Avery and Jameson infer that the missing final word is “wall” and that invisible ink may be involved. Their next objective becomes finding a black light to uncover whatever Toby wrote, shifting the mystery from code-breaking to physical evidence.
Summary
Avery returns to her suite with Jameson following close behind, determined to decode the message before anyone else can. Using the frozen clock clue, Avery aligns the cipher disk with E on the outer wheel and L on the inner wheel, and the code begins to resolve into readable text.
Avery and Jameson decode the full message into a poem that appears to be written by Toby Hawthorne. The poem condemns secrets and lies, says “the tree is poison,” claims the poison affected “S and Z and me,” and says stolen evidence is hidden “in the darkest hole.”
Jameson interprets “S” and “Z” as Skye and Zara, making the poem suggest that Toby believed the Hawthorne family’s secrets harmed him and his sisters. Avery focuses on the phrase about stolen evidence, realizing that the poem may point to proof of some past wrongdoing.

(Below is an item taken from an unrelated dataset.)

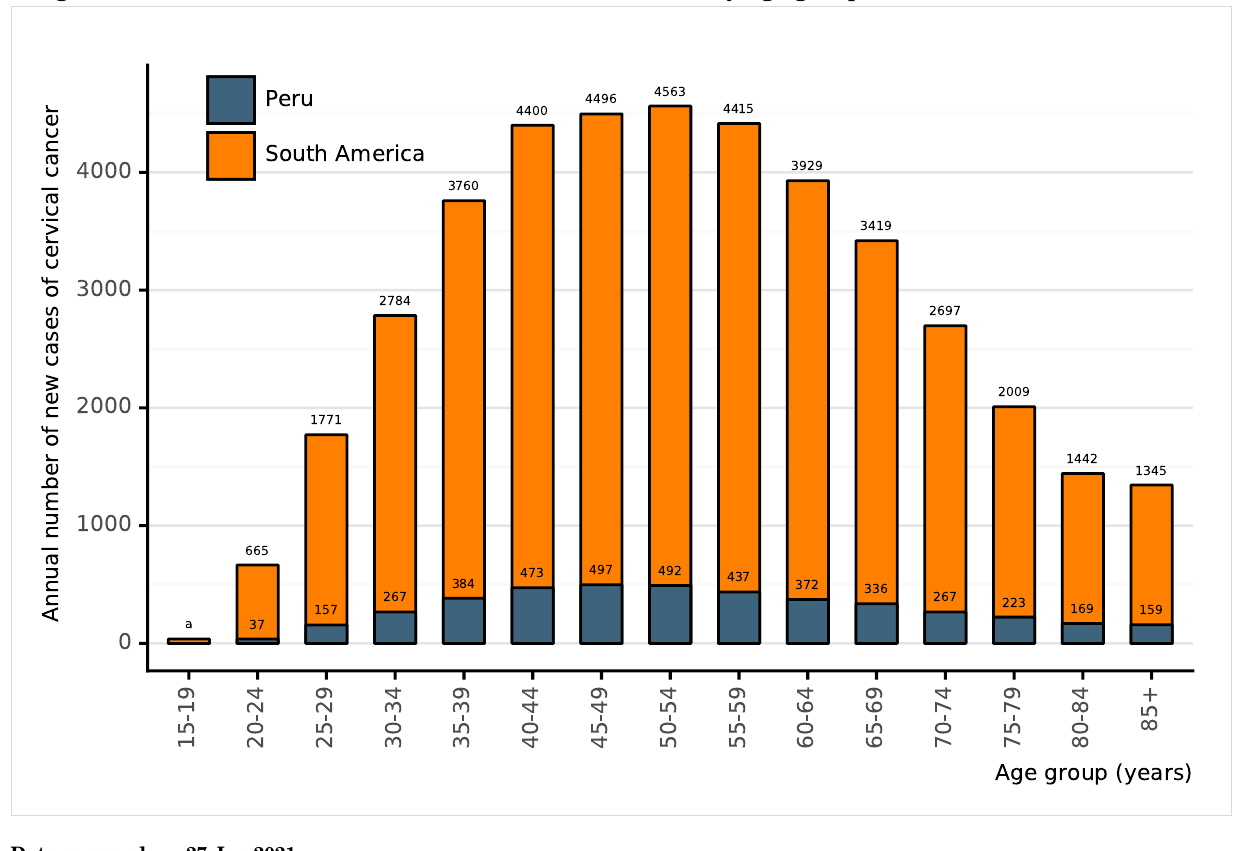
Figure 74: Annual number of new cases of cervical cancer by age group in Peru (estimates for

The poem cuts off before its final word, but Avery and Jameson infer that the missing rhyme is “wall.” They race back to Toby’s abandoned wing and conclude that Toby may have written something on one of the walls using invisible ink.
Because the poem says light will reveal all, Jameson realizes they need a black light. The discovery gives Avery and Jameson a new, concrete direction in their search for Toby’s hidden evidence.
Who Appears
- Avery GrambsDecodes the cipher disk and identifies the poem’s missing clue about a wall.

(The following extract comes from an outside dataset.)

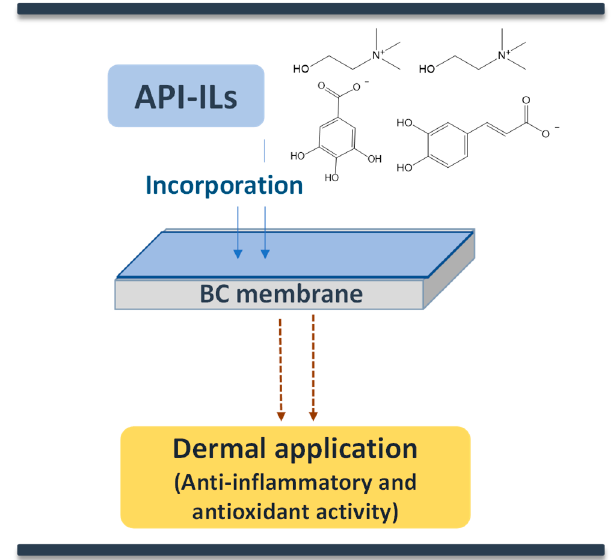
Figure 20. Illustration of BC-IL membranes’ with antioxidant and anti-inflammatory action for dermal application proposed in [202].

- Jameson HawthorneFollows Avery, helps interpret the poem, and realizes they need a black light.
- Toby HawthorneApparent author of the decoded poem pointing to stolen evidence and family poison.
- Skye HawthorneReferenced as the likely “S” harmed by the poisonous Hawthorne family secrets.
- Zara HawthorneReferenced as the likely “Z” harmed by the same family secrets Toby condemns.